Daten intelligent nutzen
Das vom Bundeslandwirtschaftsministerium geförderte Projekt zählt zu einer ganzen Reihe von Vorhaben der Abteilung Wirtschaftsinformatik/Very Large Business Applications, in denen die intelligente Nutzung großer Datenströme im Vordergrund steht. Das Team ist unter anderem daran beteiligt, die Systeme für die Lastenradfahrer und den Volkswagen-Konzern zu entwickeln und arbeitet zudem an Anwendungen, die zeitlich hochaufgelöste Betriebsdaten von Windkraftanlagen auswerten, Kunden beim Online-Kauf von Brillen beraten, Routen planen und Mitfahrgelegenheiten organisieren.
„Daten helfen Unternehmen dabei, neue Produkte zu finden, Märkte zu erschließen und innerbetriebliche Prozesse zu optimieren“, sagt Marx Gómez. Seine Mitarbeiter und er kooperieren deshalb mit Unternehmen vom Start-up bis zum Großkonzern, mit Städten und Regionen in Deutschland, den Niederlanden oder Großbritannien und mit anderen Forschungseinrichtungen. Ihr eigenes Ziel: innovative Verfahren der Datenwissenschaften in Bereichen zur Anwendung zu bringen, wo sie bislang selten zu finden waren – in der Landwirtschaft, im Radverkehr oder auch in manchen Bereichen der Betriebswirtschaft.

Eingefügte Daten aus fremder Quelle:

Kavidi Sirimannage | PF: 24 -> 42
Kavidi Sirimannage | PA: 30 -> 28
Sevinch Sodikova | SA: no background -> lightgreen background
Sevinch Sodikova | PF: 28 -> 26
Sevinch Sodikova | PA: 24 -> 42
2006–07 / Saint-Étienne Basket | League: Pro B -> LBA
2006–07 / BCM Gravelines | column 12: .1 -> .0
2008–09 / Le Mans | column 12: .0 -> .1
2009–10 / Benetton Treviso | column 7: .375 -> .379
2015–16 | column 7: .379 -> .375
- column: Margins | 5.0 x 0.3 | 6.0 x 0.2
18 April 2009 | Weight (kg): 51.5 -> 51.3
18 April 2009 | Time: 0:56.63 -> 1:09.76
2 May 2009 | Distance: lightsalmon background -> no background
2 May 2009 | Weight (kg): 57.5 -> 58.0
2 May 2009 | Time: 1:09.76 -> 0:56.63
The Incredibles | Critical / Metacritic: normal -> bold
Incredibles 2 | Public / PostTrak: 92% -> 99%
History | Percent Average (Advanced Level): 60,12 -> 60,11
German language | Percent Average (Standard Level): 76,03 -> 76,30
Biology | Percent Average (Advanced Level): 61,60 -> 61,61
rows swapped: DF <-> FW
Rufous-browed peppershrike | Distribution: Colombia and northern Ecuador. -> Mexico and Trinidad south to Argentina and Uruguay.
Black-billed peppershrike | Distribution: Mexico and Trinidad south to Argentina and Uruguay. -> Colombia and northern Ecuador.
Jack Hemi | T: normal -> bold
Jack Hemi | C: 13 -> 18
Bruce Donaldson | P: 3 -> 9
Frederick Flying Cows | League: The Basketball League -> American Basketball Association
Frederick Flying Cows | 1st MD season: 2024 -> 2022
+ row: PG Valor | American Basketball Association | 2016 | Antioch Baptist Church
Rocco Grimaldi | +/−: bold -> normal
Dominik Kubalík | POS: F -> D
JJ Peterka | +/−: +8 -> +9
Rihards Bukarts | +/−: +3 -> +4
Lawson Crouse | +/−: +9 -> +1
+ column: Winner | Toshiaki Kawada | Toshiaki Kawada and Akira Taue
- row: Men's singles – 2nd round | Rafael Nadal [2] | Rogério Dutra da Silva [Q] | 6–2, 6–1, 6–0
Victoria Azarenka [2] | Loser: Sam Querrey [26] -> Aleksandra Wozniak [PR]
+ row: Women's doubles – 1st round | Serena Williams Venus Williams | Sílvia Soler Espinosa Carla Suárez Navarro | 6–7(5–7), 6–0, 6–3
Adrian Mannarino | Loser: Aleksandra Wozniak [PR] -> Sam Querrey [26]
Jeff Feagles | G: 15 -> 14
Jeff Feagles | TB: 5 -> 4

„Unsere Kompetenz besteht darin, vorhandene Verfahren wissenschaftlich gestützt auf neue Probleme anzuwenden. Dabei versuchen wir, das Optimum aus den Daten herauszuholen“, betont Marx Gómez. Er und sein Team beschäftigen sich sowohl mit sogenannten strukturierten Daten, etwa Zahlenwerten in Tabellen, die Hunderte von Spalten und Millionen von Zeilen lang sein können, als auch mit unstrukturierten Daten wie Texten, Bildern oder Videos. Die Mengen können dabei schnell in den Gigabyte-Bereich gehen – wie beim Projekt SmartHelm zur Unterstützung von Lastenradfahrern, die für Kurierfahrten in der Innenstadt unterwegs sind. Bilder einer Eye-Tracking-Kamera, die die Blickbewegungen des Fahrers aufnimmt, Audioaufnahmen und weitere Daten sollen in Echtzeit in ein Assistenzsystem für die Fahrer einfließen.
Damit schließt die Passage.